[Task input — start]
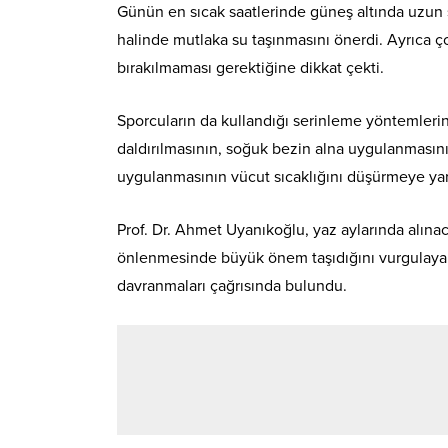
Günün en sıcak saatlerinde güneş altında uzun s
halinde mutlaka su taşınmasını önerdi. Ayrıca çoc
bırakılmaması gerektiğine dikkat çekti.
Sporcuların da kullandığı serinleme yöntemlerin
daldırılmasının, soğuk bezin alna uygulanmasının
uygulanmasının vücut sıcaklığını düşürmeye yard
Prof. Dr. Ahmet Uyanıkoğlu, yaz aylarında alınac
önlenmesinde büyük önem taşıdığını vurgulayarak
davranmaları çağrısında bulundu.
[Task input — finish]
• **Exercise instructions**: The material above should be returned exactly, without pictures.

• **Exercise output**:
Günün en sıcak saatlerinde güneş altında uzun s
halinde mutlaka su taşınmasını önerdi. Ayrıca çoc
bırakılmaması gerektiğine dikkat çekti.
Sporcuların da kullandığı serinleme yöntemlerin
daldırılmasının, soğuk bezin alna uygulanmasının
uygulanmasının vücut sıcaklığını düşürmeye yard
Prof. Dr. Ahmet Uyanıkoğlu, yaz aylarında alınac
önlenmesinde büyük önem taşıdığını vurgulayarak
davranmaları çağrısında bulundu.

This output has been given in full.